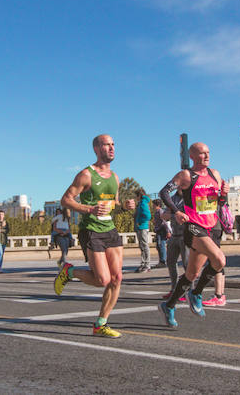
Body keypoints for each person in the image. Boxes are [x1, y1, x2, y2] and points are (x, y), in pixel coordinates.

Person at [54, 134, 136, 338]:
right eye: (107, 145)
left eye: (113, 144)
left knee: (117, 278)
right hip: (91, 230)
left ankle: (101, 324)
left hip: (110, 229)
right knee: (102, 280)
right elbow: (66, 200)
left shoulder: (115, 177)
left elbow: (113, 204)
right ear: (96, 149)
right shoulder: (86, 174)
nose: (112, 148)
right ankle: (69, 272)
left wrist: (124, 206)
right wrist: (88, 209)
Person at [158, 142, 229, 328]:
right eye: (202, 153)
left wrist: (224, 195)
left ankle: (168, 305)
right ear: (192, 156)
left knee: (192, 273)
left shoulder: (215, 174)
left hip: (211, 227)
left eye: (208, 152)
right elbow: (164, 192)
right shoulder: (186, 175)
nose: (206, 156)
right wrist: (176, 212)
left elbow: (219, 202)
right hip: (193, 227)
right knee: (220, 260)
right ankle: (196, 293)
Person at [159, 193, 189, 301]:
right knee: (171, 262)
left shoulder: (189, 196)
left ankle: (189, 292)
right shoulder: (172, 198)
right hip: (174, 235)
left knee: (187, 264)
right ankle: (174, 289)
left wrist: (174, 213)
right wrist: (175, 214)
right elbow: (164, 215)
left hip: (186, 235)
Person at [134, 189, 152, 273]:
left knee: (144, 246)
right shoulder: (141, 203)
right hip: (140, 227)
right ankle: (143, 263)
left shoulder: (143, 203)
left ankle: (147, 265)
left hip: (142, 227)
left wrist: (140, 222)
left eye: (136, 196)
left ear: (139, 196)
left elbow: (148, 216)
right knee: (142, 246)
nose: (135, 198)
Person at [152, 199, 171, 268]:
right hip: (158, 230)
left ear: (157, 205)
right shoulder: (156, 212)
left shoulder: (160, 211)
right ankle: (161, 261)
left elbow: (164, 222)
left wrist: (168, 231)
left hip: (162, 230)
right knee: (158, 246)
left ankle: (163, 261)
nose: (152, 206)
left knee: (161, 245)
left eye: (153, 204)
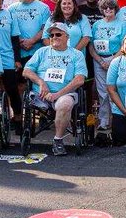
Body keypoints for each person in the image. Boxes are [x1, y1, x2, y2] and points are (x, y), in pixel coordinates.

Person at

------------------------------------

__Exercise requirements__: Look above for the line holding "left shoulder: (215, 174)". Print it and every line after it, exactly, through the line holding "left knee: (161, 245)".

__Task output__:
left shoulder: (215, 174)
left hip: (211, 227)
left eye: (208, 152)
right elbow: (164, 192)
right shoulder: (186, 175)
nose: (206, 156)
right wrist: (176, 212)
left elbow: (219, 202)
right hip: (193, 227)
right knee: (220, 260)
right ankle: (196, 293)
Person at [159, 193, 189, 301]:
right knee: (171, 262)
left shoulder: (189, 196)
left ankle: (189, 292)
right shoulder: (172, 198)
right hip: (174, 235)
left knee: (187, 264)
right ankle: (174, 289)
left wrist: (174, 213)
right wrist: (175, 214)
right elbow: (164, 215)
left hip: (186, 235)
Person at [134, 189, 152, 273]:
left knee: (144, 246)
right shoulder: (141, 203)
right hip: (140, 227)
right ankle: (143, 263)
left shoulder: (143, 203)
left ankle: (147, 265)
left hip: (142, 227)
left wrist: (140, 222)
left eye: (136, 196)
left ear: (139, 196)
left elbow: (148, 216)
right knee: (142, 246)
nose: (135, 198)
Person at [152, 199, 171, 268]:
right hip: (158, 230)
left ear: (157, 205)
right shoulder: (156, 212)
left shoulder: (160, 211)
right ankle: (161, 261)
left elbow: (164, 222)
left wrist: (168, 231)
left hip: (162, 230)
right knee: (158, 246)
left ankle: (163, 261)
nose: (152, 206)
left knee: (161, 245)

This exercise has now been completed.